Raw data:

-- -- --

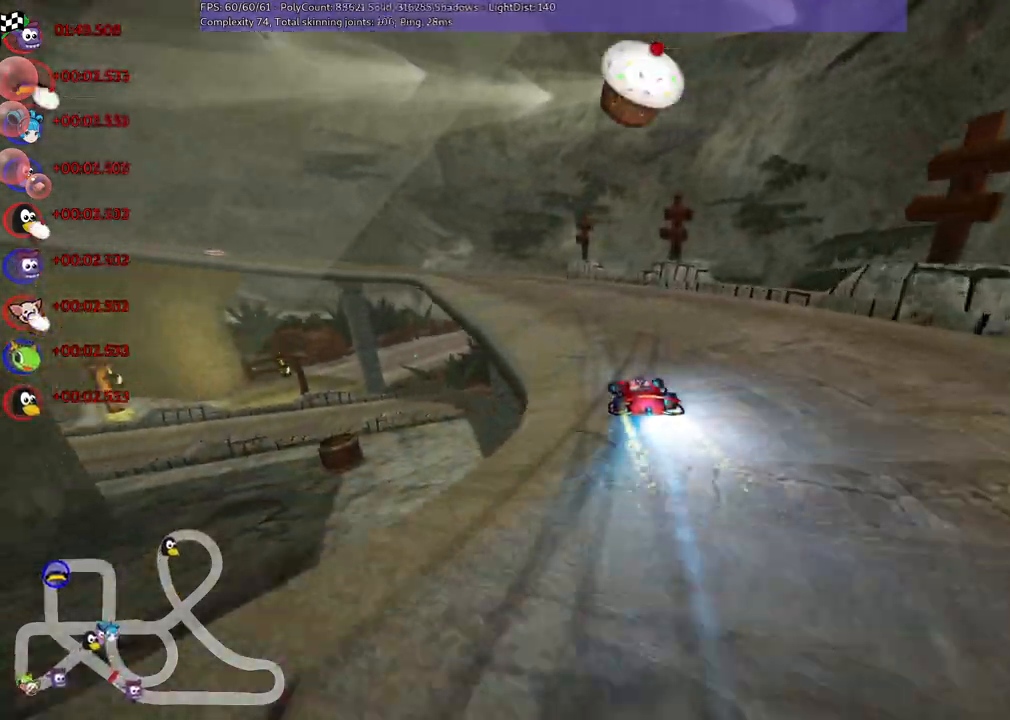
{"keys": ["m", "right", "up"], "events": [[67, "left", "up"], [233, "left", "down"], [250, "m", "down"], [350, "right", "down"], [400, "left", "up"]]}
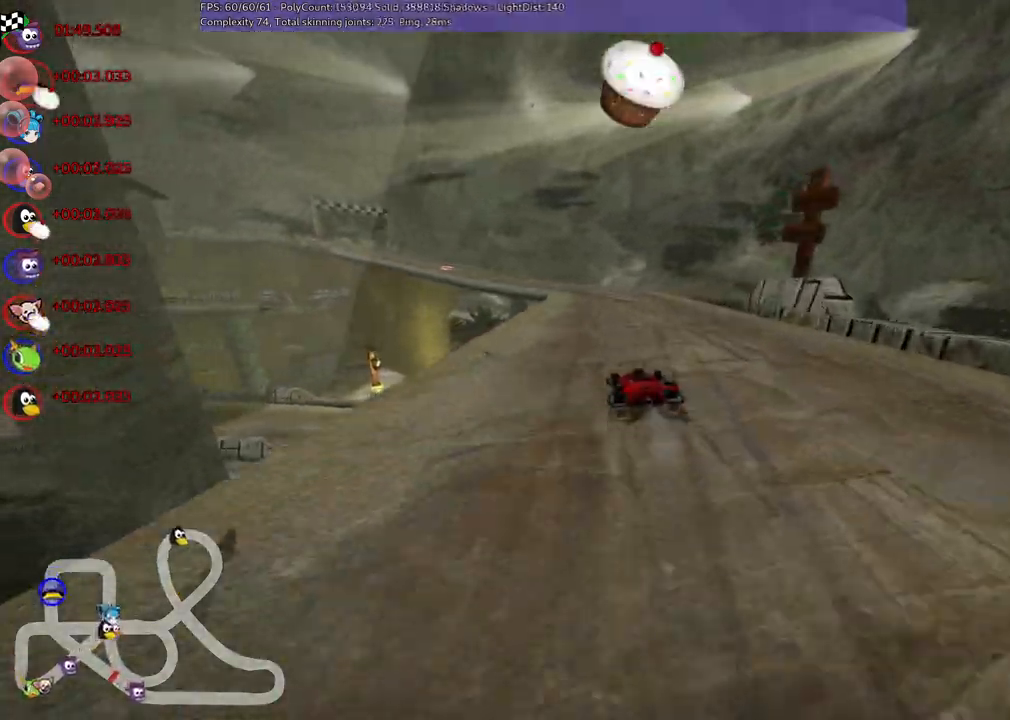
{"keys": ["left", "m", "right", "up"], "events": [[367, "left", "down"]]}
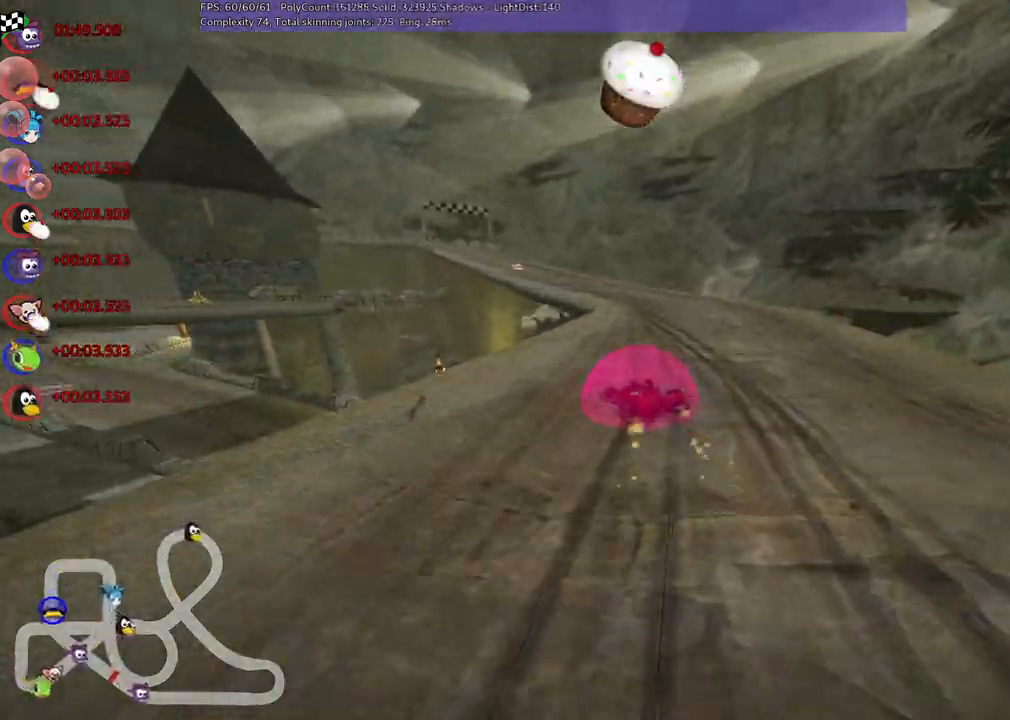
{"keys": ["left", "m", "right", "up"], "events": [[17, "left", "up"], [200, "left", "down"], [300, "left", "up"], [433, "left", "down"]]}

-- -- --

Exercise instructions: When you reach an image, pass over it, and retype all other material exactly.

Problem solution:
{"keys": ["m", "right", "up"], "events": [[67, "left", "up"], [233, "left", "down"], [250, "m", "down"], [350, "right", "down"], [400, "left", "up"]]}
{"keys": ["left", "m", "right", "up"], "events": [[367, "left", "down"]]}
{"keys": ["left", "m", "right", "up"], "events": [[17, "left", "up"], [200, "left", "down"], [300, "left", "up"], [433, "left", "down"]]}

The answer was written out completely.